The furnishings — large on rattan, wicker and bamboo — conjures a summer season pavilion. So does the eating room, which is anchored by way of a white-painted desk and chairs, and stuffed with vegetation. Its entryway, framed by way of a trellis, provides to the semblance.
“Our mother was a kind of brilliant, instinctive decorator,” Ms. Bernstein stated. “Everyplace we lived was elegant but comfortable.”
She recalled dinners together with her father or mom on the head of the desk. Beneath the carpet used to be a plug for a bell to summon the backup, “and my parents would start disappearing,” Ms. Bernstein stated. “They would go lower and lower down in their chair, as their foot groped for the buzzer.”
The Steinway child lavish in the lounge used to be a present to Mr. Bernstein from a youth piano professor, Helen Coates, who after turned into his secretary. It used to be Ms. Coates who determinedly made the successful bid when, in 1949, there used to be an public sale to boost cash for the library in Lenox, Collection., and Mr. Bernstein made a portray, supposedly of Salome doing her Dance of the Seven Veils, to assistance the reason.
“Helen acquired it, so that for the rest of time nobody would see it,” Ms. Bernstein stated, pointing to her father’s well-meaning paintings striking in a nook now not some distance from the piano.
“My father,” she added, somewhat unnecessarily, “was not visually talented.”
The memories that Ms. Bernstein and her siblings have in their youth on the Fairfield space — society swims; their father sporting a saltshaker to the vegetable farmland within the morning to correctly season his selected breakfast; magnificent lunches of crammed tomatoes with selfmade mayonnaise at the terrace — had been overlaid by way of more moderen recollections. And the after life, the kids of the Bernstein youngsters, now have their very own historical past right here and, after all, their very own recollections.
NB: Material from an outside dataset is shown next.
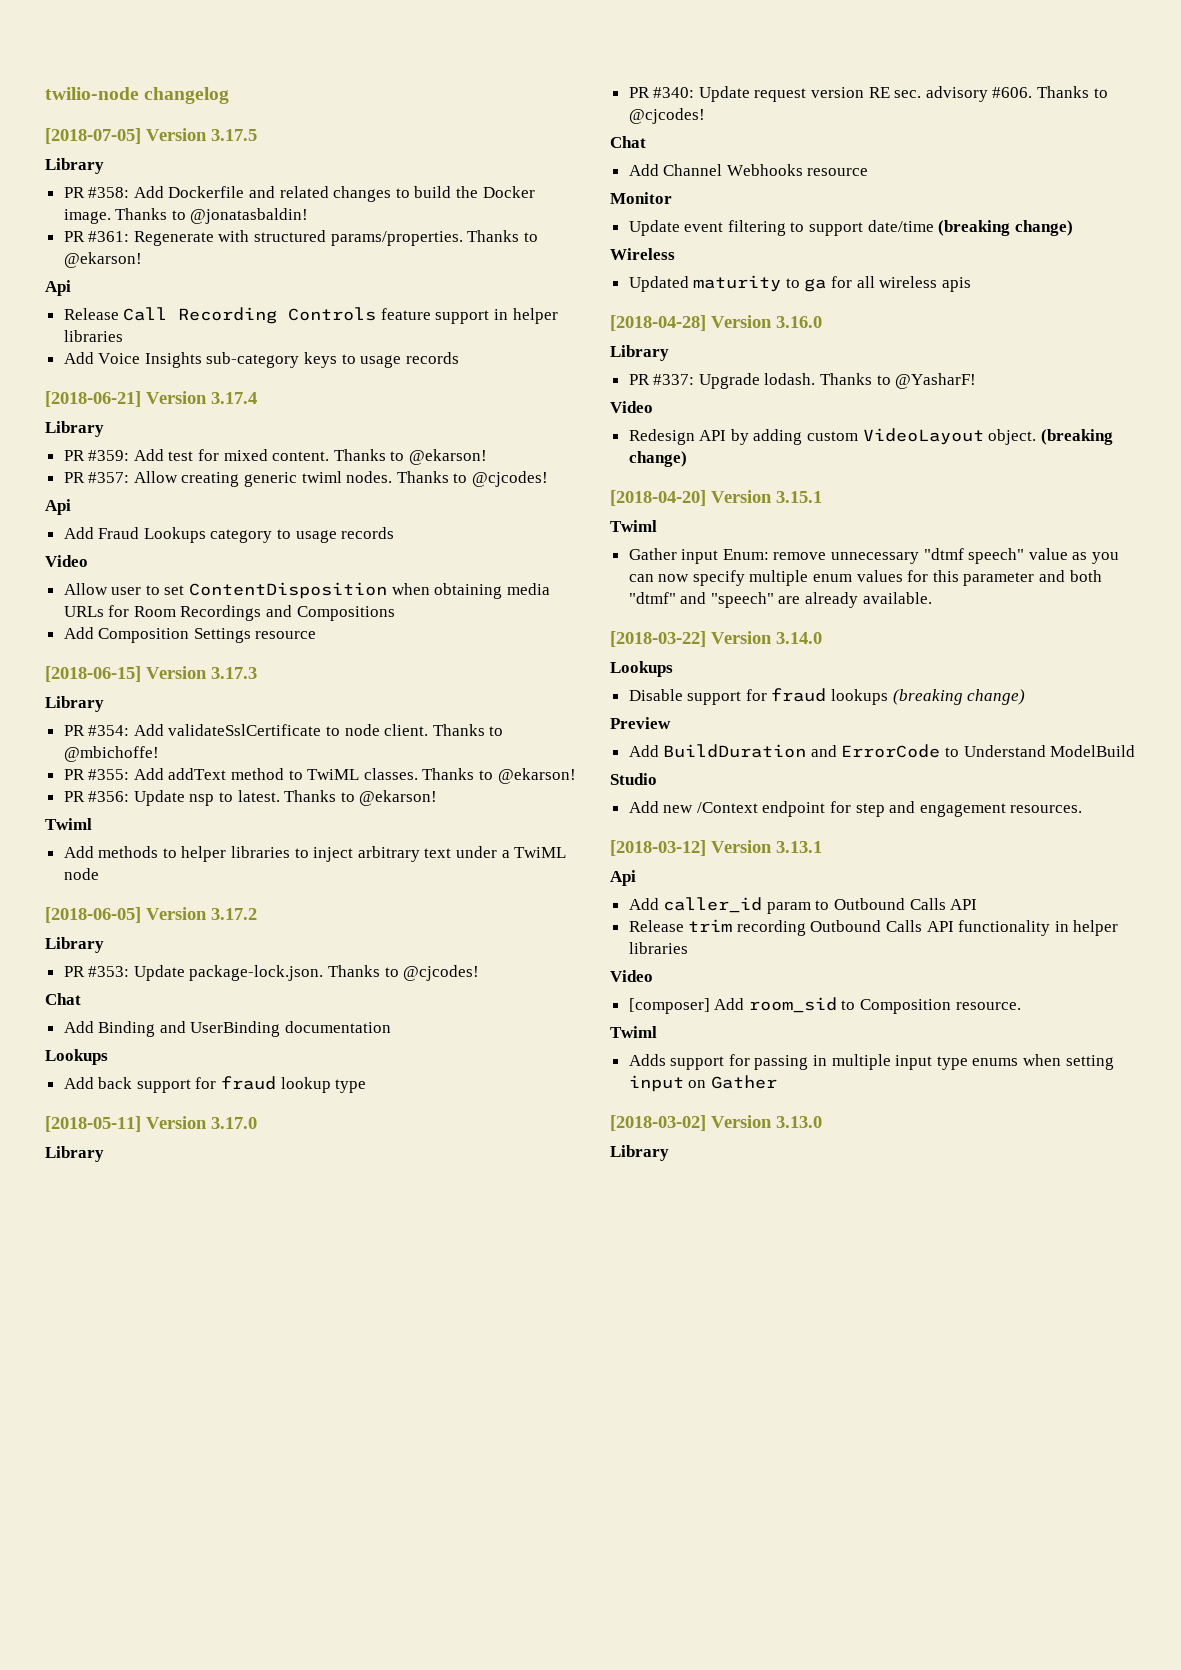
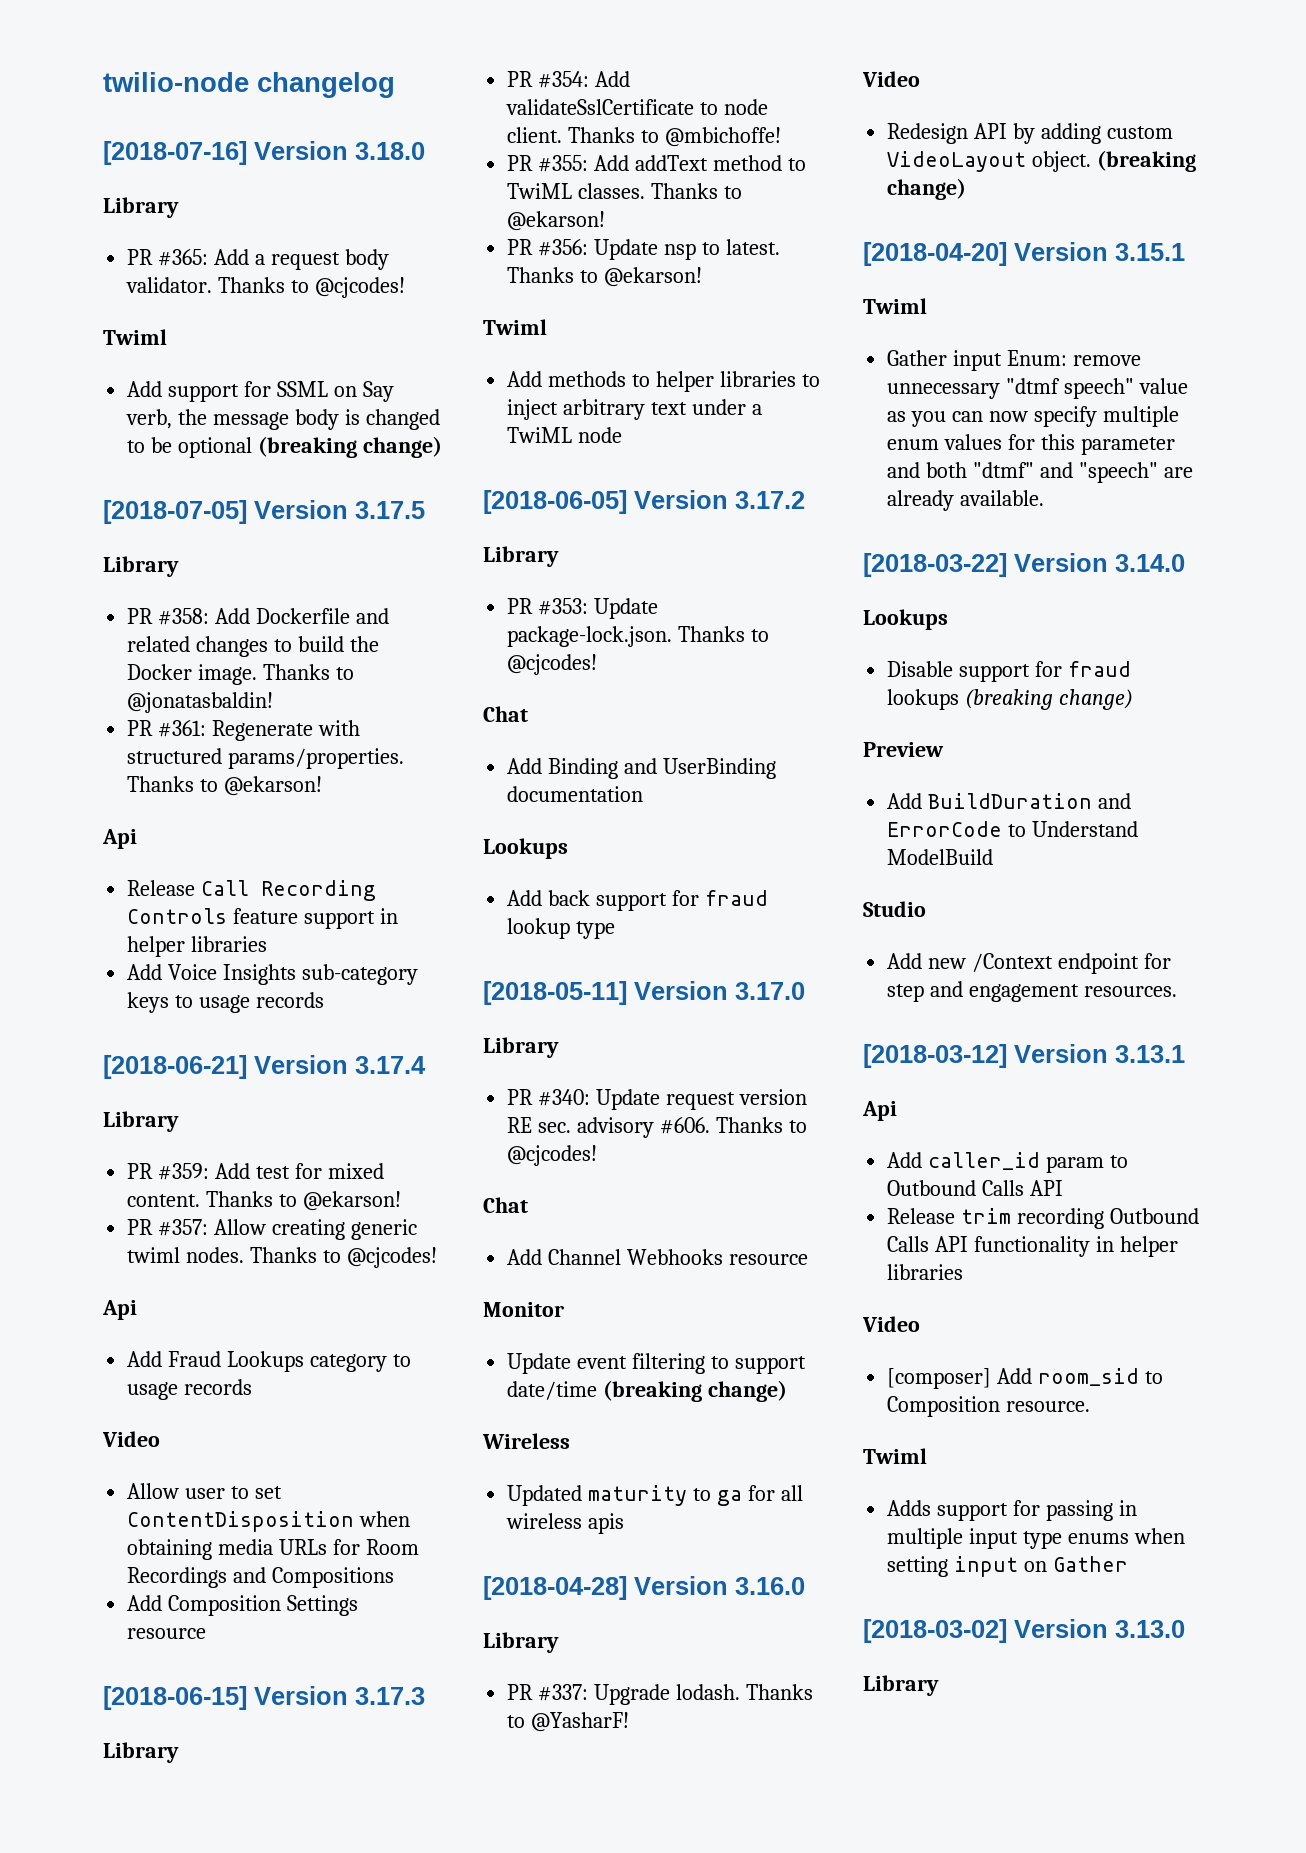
(230, 95) none -> [103,141,425,165] [103,197,179,218] [127,249,389,270] [126,277,406,298] [103,329,167,345] [127,381,394,402] [126,409,440,430] [127,436,442,458] // [2018-07-16] Version 3.18.0 // Library // PR #365: Add a request body validator. Thanks to @cjcodes! // Twiml // Add support for SSML on Say verb, the message body is changed to be optional (breaking change)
“That,” Ms. Bernstein stated, “is the beauty of having a house that stays in the family.”
“If some wallpaper is coming unglued, if some fabrics are fading, if some drawer fronts are hanging by a thread and cabinets are stuffed with baffling detritus — well, it’s all part of the family DNA.
“We don’t fix things,” Ms. Bernstein conceded. “There is a distinct element of funk in this house now. It’s kind of funky. But we’re kind of funky, too.”